Leaving carry-over for later at the moment, it looks like some of the features can be manipulated for better use (you might have done this already, but it's not indicated in the question).

  • The date column - television viewing probably has strong daily seasonal components, probably weekly seasonal components, and possibly yearly seasonal components (see, for example, Prediction Of TV Ratings With Dynamic Models). It's a-priori unlikely that a show airing at 3:30AM before a workday, will have the same rating as a show airing on the early evening of a weekend. It also might be the case that people watch differently in the winter and summer, during vacations, and so on.

    Because of this, you might want to transform the date column into a number of features: the daily hour, the day of the week, possibly an indicator variable of whether it's weekend/vacation, the month, possibly an indicator of season, and possibly an indicator of vacation period.

  • The Program column - Say your test data will be $n$ days into the future, and the particular program is already on the air. The ratings now known for this program are probably some indicator for the future rating. Consequently, you might want to add two columns (at least): the past rating for this program $n$ days or earlier (using an average, for example), and a column for the number of measurements used for the past ratings. (If a show was not on $n$ days earlier, you could encode it as -1 and 0, respectively.) You could go further with this and analyze trends for the program, or ratings for similar shows, but perhaps you should start with this.
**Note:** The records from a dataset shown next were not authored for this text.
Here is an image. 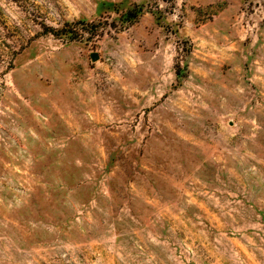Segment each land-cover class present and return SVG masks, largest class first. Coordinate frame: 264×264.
<instances>
[{
  "label": "rangeland",
  "instance_id": "1",
  "mask_svg": "<svg viewBox=\"0 0 264 264\" xmlns=\"http://www.w3.org/2000/svg\"><path fill=\"white\" fill-rule=\"evenodd\" d=\"M0 264H264V0H0Z\"/></svg>",
  "mask_w": 264,
  "mask_h": 264
},
{
  "label": "trees",
  "instance_id": "2",
  "mask_svg": "<svg viewBox=\"0 0 264 264\" xmlns=\"http://www.w3.org/2000/svg\"><path fill=\"white\" fill-rule=\"evenodd\" d=\"M169 1H171V0H169Z\"/></svg>",
  "mask_w": 264,
  "mask_h": 264
}]
</instances>
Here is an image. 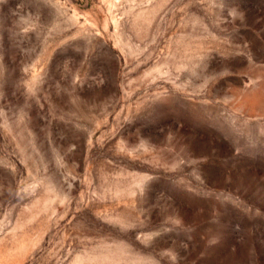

  • The Originator column - you might want something like one-hot encoding here.

(If you haven't done this already,) these transformations might increase the overall prediction accuracy, and decrease the relative importance of the carry-over. Some of these features can also be used as proxies for the carry-on.


I want to train my model with the feature of the carry over, but I'm not sure how I should add it? Should I train the model with the real carry-over? (the actual rating of the previous program)? ... I can't know in advance what would be the rating of the previous program)

In general, it's best to avoid training using one thing, and testing using something that isn't exactly the same. So, as your question implies, it's problematic to train using the actual carry on, and then predict using the predicted carry on.

Instead of predicting the immediately-previous carry on, let's think based on how we would do so.

  • The popularity of the previous program is possibly affected by its time of day, day of week, and so forth, but that's already "encoded" in the features for the current show, so why repeat it.

  • Similarly, the popularity of any of the immediately-preceding shows might be determined by their carriers, but that adds nothing (we know that Fox will be airing something just before the show we're predicting, for example). This is already implicitly encoded in the other features.

  • The one thing that doesn't seem to be already encoded in the other columns, is the past ratings of the shows immediately preceding this show. For example, when Game Of Thrones airs, its probable that the show immediately following it will enjoy large carry-over, but we know this because the past ratings of GoT were high. I think it's best to encode this data as a feature, and let the predictor learn how to use it.

    One straightforward feature to add, therefore, would be the rating of the most popular show preceding it based on its past ratings (using the same two-column encoding as before).


Finally, you might want to add as a feature the rating of the most popular show competing with this one, again based on its past ratings.